Client → HTTP/gRPC handler → Auth middleware → WASM OnRequest
→ Routing policy selects worker → Proxy to backend
→ Stream response → Tool/reasoning parsing → WASM OnResponse → Client
Realtime (WebSocket):
Client → WS upgrade → Realtime session registry → Proxy to backend WS
K8s Pod → PodInfo::from_pod() → handle_pod_event() → Job::AddWorker
Step 1: Detect Runtime (sglang/vllm/trt)
Step 2: Discover Connection Mode (HTTP/gRPC)

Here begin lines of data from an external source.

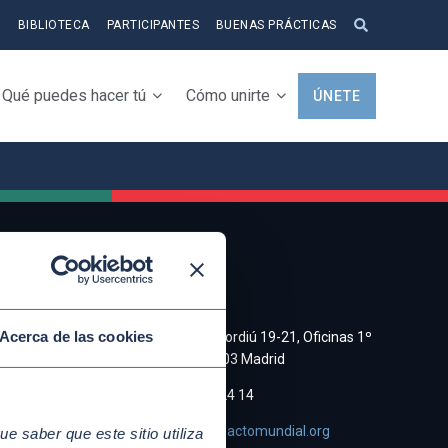
S
BIBLIOTECA
PARTICIPANTES
BUENAS PRÁCTICAS
Qué puedes hacer tú
Cómo unirte
ÚNETE
CONTACTO
a y
Acerca de las cookies
C/ Cristobal Bordiú 19-21, Oficinas 1º
Derecha, 28003 Madrid
e de
(+34)91 745 24 14
asociacion@pactomundial.org
 saber que este sitio utiliza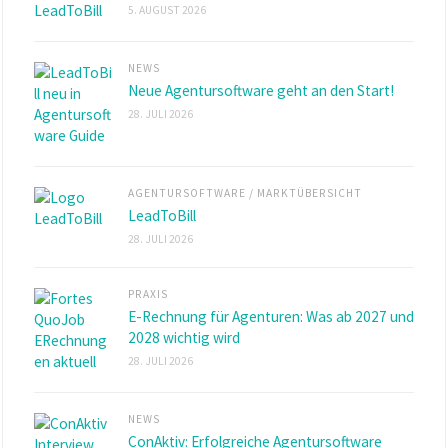
5. AUGUST 2026
NEWS
Neue Agentursoftware geht an den Start!
28. JULI 2026
AGENTURSOFTWARE
/
MARKTÜBERSICHT
LeadToBill
28. JULI 2026
PRAXIS
E-Rechnung für Agenturen: Was ab 2027 und
2028 wichtig wird
28. JULI 2026
NEWS
ConAktiv: Erfolgreiche Agentursoftware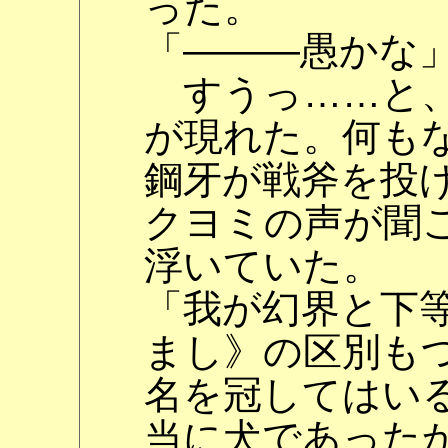
った。
「―――愚かな
すうっ……と、
が現れた。何も
鋼牙が戦斧を投
クヨミの声が聞
浮いていた。
「我が幻界と下
まし》の区別もつ
名を冠してはい
当に犬であった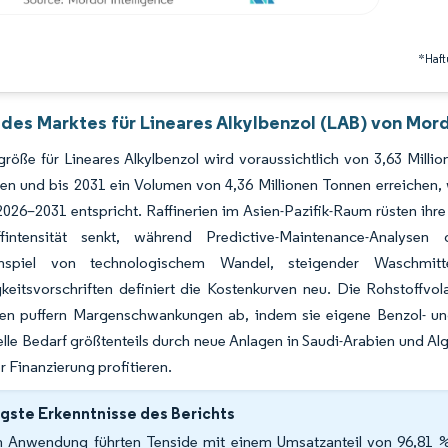
*Haft
des Marktes für Lineares Alkylbenzol (LAB) von Mord
röße für Lineares Alkylbenzol wird voraussichtlich von 3,63 Milli
gen und bis 2031 ein Volumen von 4,36 Millionen Tonnen erreiche
026–2031 entspricht. Raffinerien im Asien-Pazifik-Raum rüsten ihre
ffintensität senkt, während Predictive-Maintenance-Analysen
spiel von technologischem Wandel, steigender Waschmittel
keitsvorschriften definiert die Kostenkurven neu. Die Rohstoffvolat
en puffern Margenschwankungen ab, indem sie eigene Benzol- und
lle Bedarf größtenteils durch neue Anlagen in Saudi-Arabien und Alg
r Finanzierung profitieren.
gste Erkenntnisse des Berichts
 Anwendung führten Tenside mit einem Umsatzanteil von 96,81 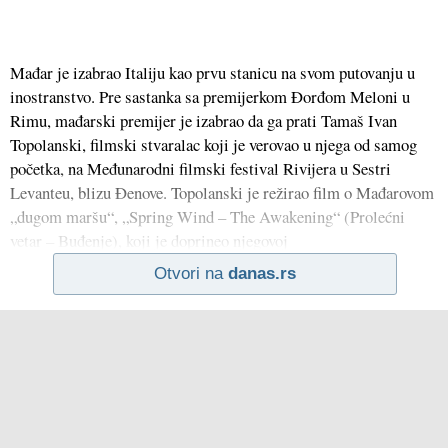
Mađar je izabrao Italiju kao prvu stanicu na svom putovanju u
inostranstvo. Pre sastanka sa premijerkom Đorđom Meloni u
Rimu, mađarski premijer je izabrao da ga prati Tamaš Ivan
Topolanski, filmski stvaralac koji je verovao u njega od samog
početka, na Međunarodni filmski festival Rivijera u Sestri
Levanteu, blizu Đenove. Topolanski je režirao film o Mađarovom
„dugom maršu“, „Spring Wind – The Awakening“ (Prolećni
vetar – Buđenje), koji je doprineo njegovoj
Otvori na
danas.rs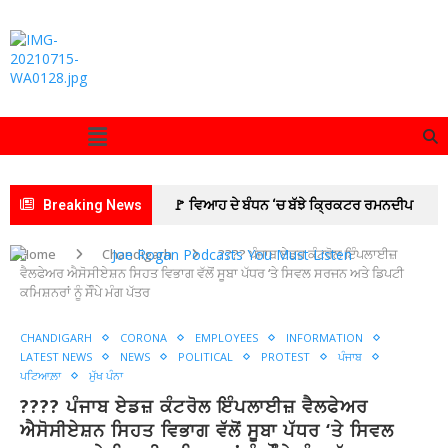
Breaking News
🚩 ਵਿਆਹ ਦੇ ਬੰਧਨ ‘ਚ ਬੱਝੇ ਕ੍ਰਿਕਟਰ ਰਮਨਦੀਪ
ਸਿੰਘ ਅਤੇ ਅਦਾਕਾਰਾ ਚਾਰਲੀ ਚੌਹਾਨ
🚩 ਆਰਮੀ
Home
Chandigarh
???? ਪੰਜਾਬ ਏਡਜ਼ ਕੰਟਰੋਲ ਇੰਪਲਾਈਜ਼
ਵੈਲਫੇਅਰ ਐਸੋਸੀਏਸ਼ਨ ਸਿਹਤ ਵਿਭਾਗ ਵੱਲੋਂ ਸੂਬਾ ਪੱਧਰ ‘ਤੇ ਸਿਵਲ ਸਰਜਨ ਅਤੇ ਡਿਪਟੀ
ਰਿਕਰੂਟਮੈਂਟ ਦਫ਼ਤਰ ਪਟਿਆਲਾ ਵੱਲੋਂ ਜ਼ੋਨਲ ਰਿਕਰੂਟਮੈਂਟ
ਕਮਿਸ਼ਨਰਾਂ ਨੂੰ ਸੌੰਪੇ ਮੰਗ ਪੱਤਰ
ਦਫ਼ਤਰ ਜਲੰਧਰ ਦੀ ਅਗਵਾਈ ਹੇਠ 10 ਰੋਜ਼ਾ ਅਗਨੀਵੀਰ
CHANDIGARH
CORONA
EMPLOYEES
INFORMATION
LATEST NEWS
NEWS
POLITICAL
PROTEST
ਪੰਜਾਬ
ਭਰਤੀ ਰੈਲੀ ਸਫ਼ਲਤਾਪੂਰਵਕ ਸੰਪੰਨ
🚩इमरान
ਪਟਿਆਲ਼ਾ
ਮੁੱਖ ਪੰਨਾ
???? ਪੰਜਾਬ ਏਡਜ਼ ਕੰਟਰੋਲ ਇੰਪਲਾਈਜ਼ ਵੈਲਫੇਅਰ
प्रतापगढ़ी का जन्मदिन सेवा कार्यों के साथ मनाया
🚩
ਐਸੋਸੀਏਸ਼ਨ ਸਿਹਤ ਵਿਭਾਗ ਵੱਲੋਂ ਸੂਬਾ ਪੱਧਰ ‘ਤੇ ਸਿਵਲ
ਅੰਤਰ-ਸਕੂਲ ਭਾਸ਼ਣ ਮੁਕਾਬਲੇ ‘ਚ ਵੀਰ ਹਕੀਕਤ ਰਾਏ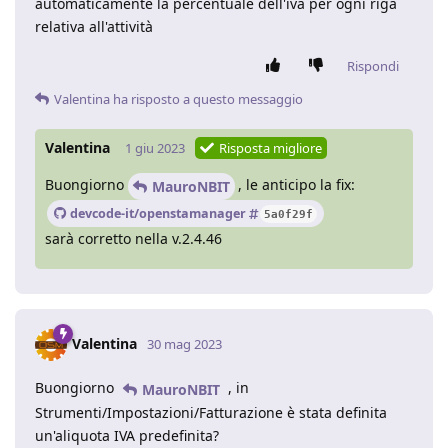
automaticamente la percentuale dell'iva per ogni riga
relativa all'attività
Rispondi
Valentina
ha risposto a questo messaggio
Valentina
1 giu 2023
Risposta migliore
Buongiorno
, le anticipo la fix:
MauroNBIT
devcode-it/openstamanager
5a0f29f
sarà corretto nella v.2.4.46
Valentina
30 mag 2023
Buongiorno
, in
MauroNBIT
Strumenti/Impostazioni/Fatturazione è stata definita
un'aliquota IVA predefinita?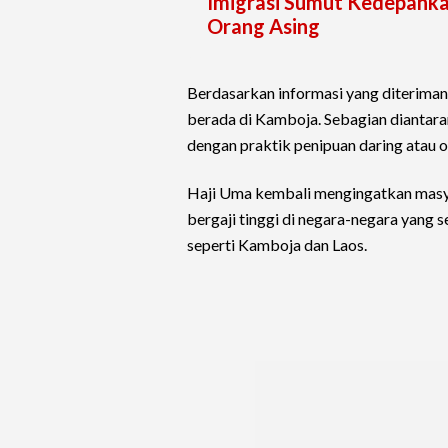
Imigrasi Sumut Kedepan
Orang Asing
Berdasarkan informasi yang diterimanya
berada di Kamboja. Sebagian diantara
dengan praktik penipuan daring atau o
Haji Uma kembali mengingatkan masya
bergaji tinggi di negara-negara yang 
seperti Kamboja dan Laos.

Step 3: Discover DP Info (rank/size)
Step 4: Discover Metadata → flattens into labels HashMap
Step 5: Create Worker → merge labels, resolve model_id, build ModelCard
Central integration pattern. All worker metadata flows as key-value labels:
cargo +nightly fmt --all # Format
cargo clippy --all-targets --all-features -- -D warnings # Lint
cargo test # Test
make python-dev # Python bindings
make pre-commit # All checks
smg:implement — detects the subsystem and loads step-by-step recipes with verification.smg:contribute — enforces quality gates before PR.smg:review-pr — systematic checklist mapped to changed subsystems.